1 cup dry white wine or reduced-salt chicken stock
1⁄4 cup reduced-salt soy sauce
2 tablespoons clear honey
1 tablespoon peeled, grated fresh ginger
370 g extra-firm tofu, diced 1 cm thick
1 cup long-grain white rice
2 garlic cloves, finely chopped
1 package (500 g) frozen mixed Asian vegetables, slightly thawed 
5 green onions, cut into 5 cm pieces 
pepper to taste
1 large egg, lightly beaten
  1. Place the wine or stock, 1 tablespoon soy sauce, the honey and 1 teaspoon ginger in a sealable plastic bag. Add the tofu, push out the excess air, close and shake gently to coat. Marinate in the refrigerator for 1 hour, turning occasionally.
  2. Cook the rice according to the package directions; keep warm. Lightly coat a wok or large deep frying pan with nonstick cooking spray and place over high heat until hot.

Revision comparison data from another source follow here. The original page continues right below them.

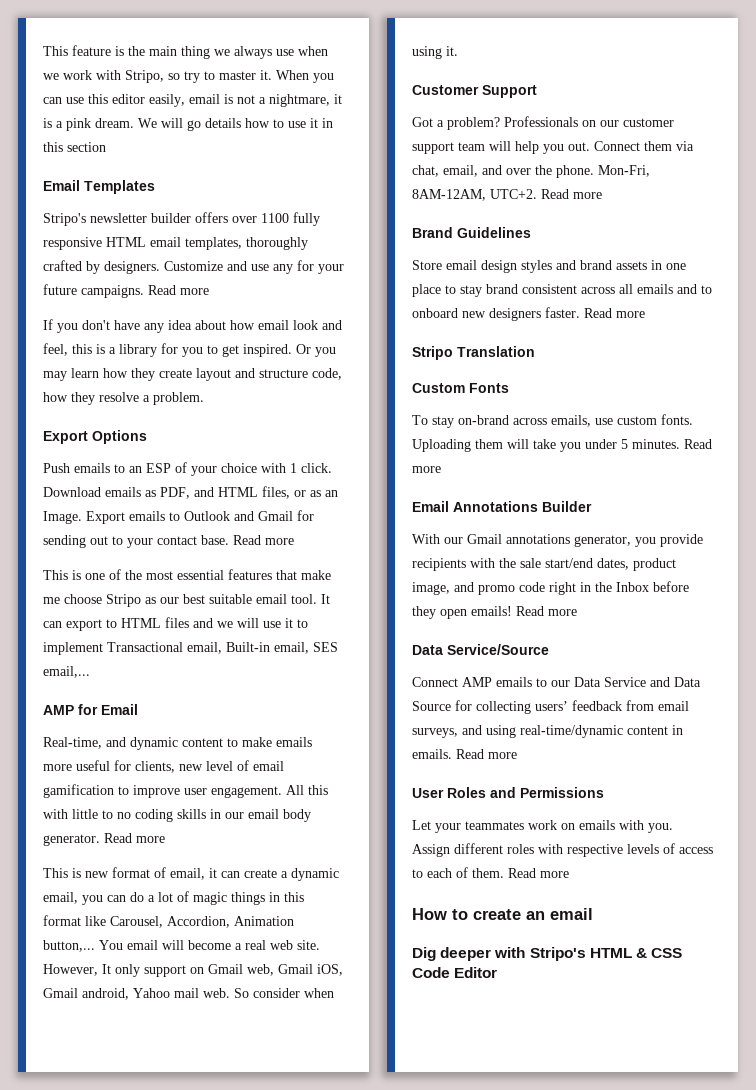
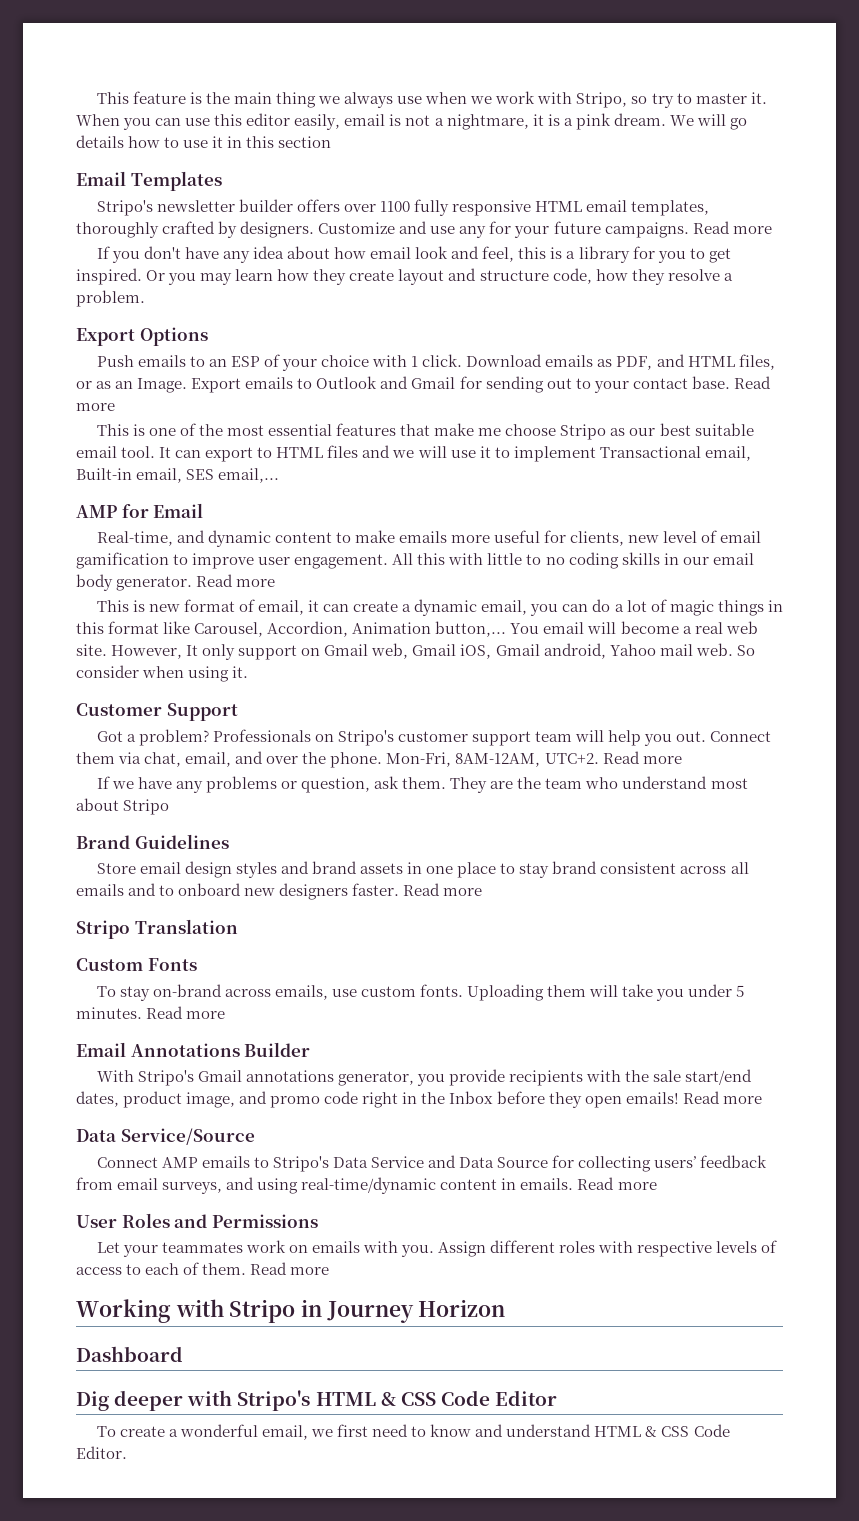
[600,120,619,127] our -> [338,730,395,746] Stripo's
(602, 195) none -> [96,776,748,793] [76,798,170,815] // If we have any problems or question, ask them. They are the team who understand most about Stripo
[444,537,463,544] our -> [137,1070,194,1086] Stripo's
[551,680,570,687] our -> [272,1156,329,1172] Stripo's
[412,908,593,920] How to create an email -> [76,1299,506,1323] [76,1346,183,1362] Working with Stripo in Journey Horizon // Dashboard
(498, 972) none -> [96,1424,730,1440] [76,1446,127,1459] // To create a wonderful email, we first need to know and understand HTML & CSS Code Editor.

  3. Stir-fry the garlic and remaining ginger until fragrant, about 1 minute. Add the mixed vegetables, half the green onions, the rice, the remaining soy sauce and pepper. Stir-fry until the mixed vegetables are heated through, about 4 minutes. Push the ingredients to one side of the wok and pour in the egg. Cook until almost set, cutting the egg into strips with a spatula.
  4. Pour the marinade into a small saucepan. Boil over high heat for 2 minutes. Add the tofu and marinade to the wok. Stir-fry until the tofu is heated through, about 4 minutes. Sprinkle fried rice, tofu and vegetables with the remaining green onions and serve.
preparation time 20 mins, plus 1 hour marinating
cooking time 20 mins
serves 4
PER SERVING
404 calories
17 g protein
7 g total fat
1 g saturated fat
63 mg cholesterol
64 g total carbohydrate
18 g sugars
5 g fibre
642 mg sodium
Tofu plays a very important part in a heart-healthy diet. Soy protein lowers the level of artery-clogging LDL (“bad”) cholesterol without reducing the beneficial HDL (“good”) cholesterol in the body.